# Chief 10 year old



## Narny (Sep 8, 2010)

Adoptable German Shepherd Dog: Chief*: Petfinder

Chief is a very laid back 10 year old shep. Hes already been there for a few months and they were unable to give me a time frame on how much time he has left there. The adoption fee is 97$ for an individual. This covers neuter and shots. 

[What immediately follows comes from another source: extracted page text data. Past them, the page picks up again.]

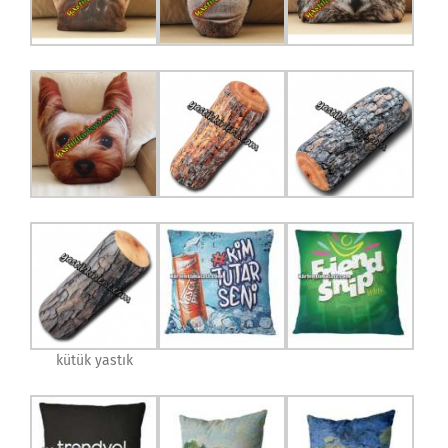
kütük yastık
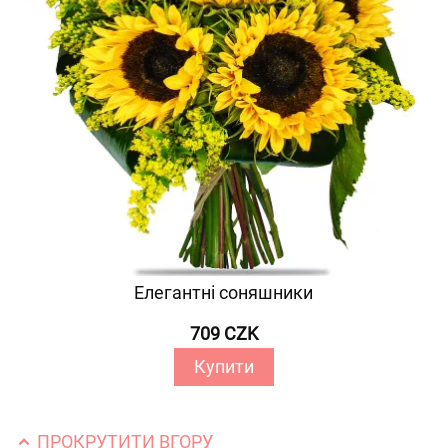
Елегантні соняшники
709 CZK
Купити
ПРОКРУТИТИ ВГОРУ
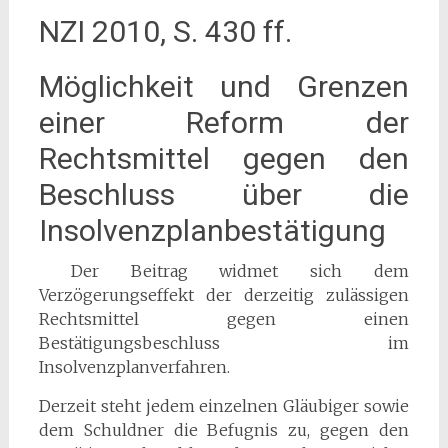
NZI 2010, S. 430 ff.
Möglichkeit und Grenzen
einer Reform der
Rechtsmittel gegen den
Beschluss über die
Insolvenzplanbestätigung
Der Beitrag widmet sich dem
Verzögerungseffekt der derzeitig zulässigen
Rechtsmittel gegen einen
Bestätigungsbeschluss im
Insolvenzplanverfahren.
Derzeit steht jedem einzelnen Gläubiger sowie
dem Schuldner die Befugnis zu, gegen den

He is being kept at the Pasadena animal control on Burk Rd if anyone can take him in.


----------



## pamela berger (Jun 19, 2008)

This sweet guy is waiting for a forever home and time is running out. Come by the shelter and ask for ID#65172 if you would like to meet him

*My Contact Info*


Pasadena Animal Control and Adoption
Pasadena, TX
281-991-0602


----------



## MaggieRoseLee (Aug 17, 2001)




----------



## Narny (Sep 8, 2010)

Called to check on him today... there are 3 different people trying to adopt him! Such a handsome guy.


----------



## Anja1Blue (Feb 27, 2008)

Well I hope he gets lucky! He looks distinguished, and very deserving of a loving new home.
________________________________________
Susan

Anja SchH3 GSD
Conor GSD
Blue BH WH T1 GSD - waiting at the Bridge


----------